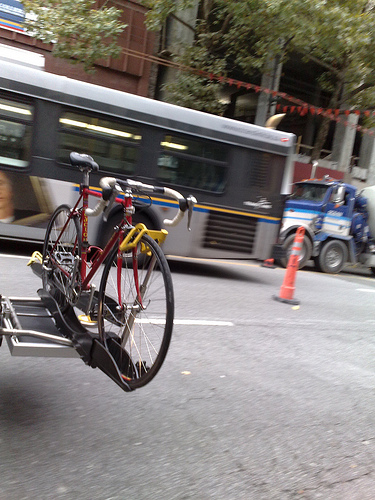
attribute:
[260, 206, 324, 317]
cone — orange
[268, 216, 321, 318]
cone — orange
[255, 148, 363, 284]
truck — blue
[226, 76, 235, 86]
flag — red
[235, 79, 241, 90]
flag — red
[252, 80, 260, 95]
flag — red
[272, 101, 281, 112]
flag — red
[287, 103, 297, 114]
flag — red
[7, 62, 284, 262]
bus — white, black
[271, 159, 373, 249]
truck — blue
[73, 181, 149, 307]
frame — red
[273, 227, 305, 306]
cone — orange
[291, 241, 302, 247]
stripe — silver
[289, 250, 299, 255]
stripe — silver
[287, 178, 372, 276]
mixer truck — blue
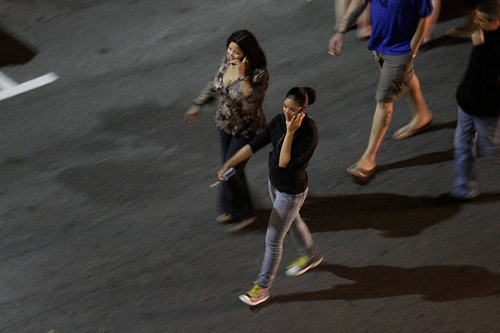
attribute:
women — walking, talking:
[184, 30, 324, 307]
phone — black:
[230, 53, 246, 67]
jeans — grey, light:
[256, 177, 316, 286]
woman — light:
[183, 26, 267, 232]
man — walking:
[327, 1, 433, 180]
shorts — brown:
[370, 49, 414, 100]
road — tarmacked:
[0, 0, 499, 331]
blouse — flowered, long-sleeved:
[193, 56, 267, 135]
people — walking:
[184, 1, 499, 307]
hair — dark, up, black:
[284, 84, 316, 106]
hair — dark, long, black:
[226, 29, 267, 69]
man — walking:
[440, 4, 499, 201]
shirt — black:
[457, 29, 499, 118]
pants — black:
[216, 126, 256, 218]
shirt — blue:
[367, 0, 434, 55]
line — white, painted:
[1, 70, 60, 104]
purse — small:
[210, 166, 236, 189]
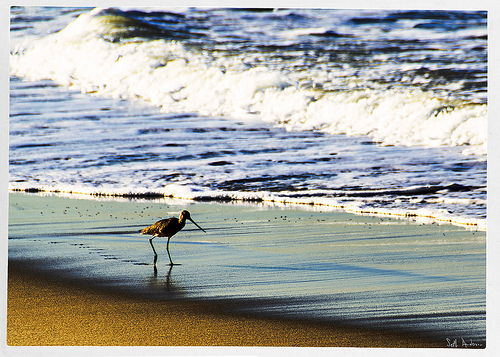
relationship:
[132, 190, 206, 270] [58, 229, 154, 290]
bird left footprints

—————

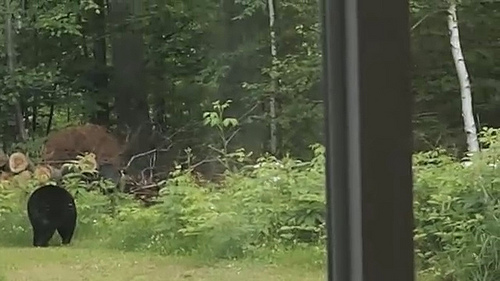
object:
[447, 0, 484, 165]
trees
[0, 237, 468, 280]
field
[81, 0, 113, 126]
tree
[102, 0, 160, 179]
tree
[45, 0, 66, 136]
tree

—————

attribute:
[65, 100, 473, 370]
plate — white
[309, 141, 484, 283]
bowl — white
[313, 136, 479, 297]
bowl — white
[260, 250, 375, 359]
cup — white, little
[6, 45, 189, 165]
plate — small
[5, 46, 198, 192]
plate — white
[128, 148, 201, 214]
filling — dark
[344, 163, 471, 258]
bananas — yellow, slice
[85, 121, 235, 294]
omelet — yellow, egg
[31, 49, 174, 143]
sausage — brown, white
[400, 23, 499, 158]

—————

◆ Task details:
Copy the listing again from the line with "[289, 250, 299, 255]" to the line with "[210, 166, 236, 189]", including both of those lines. Leave out any picture.

◆ Expected answer:
[289, 250, 299, 255]
stripe — silver
[287, 178, 372, 276]
mixer truck — blue
attribute:
women — walking, talking:
[184, 30, 324, 307]
phone — black:
[230, 53, 246, 67]
jeans — grey, light:
[256, 177, 316, 286]
woman — light:
[183, 26, 267, 232]
man — walking:
[327, 1, 433, 180]
shorts — brown:
[370, 49, 414, 100]
road — tarmacked:
[0, 0, 499, 331]
blouse — flowered, long-sleeved:
[193, 56, 267, 135]
people — walking:
[184, 1, 499, 307]
hair — dark, up, black:
[284, 84, 316, 106]
hair — dark, long, black:
[226, 29, 267, 69]
man — walking:
[440, 4, 499, 201]
shirt — black:
[457, 29, 499, 118]
pants — black:
[216, 126, 256, 218]
shirt — blue:
[367, 0, 434, 55]
line — white, painted:
[1, 70, 60, 104]
purse — small:
[210, 166, 236, 189]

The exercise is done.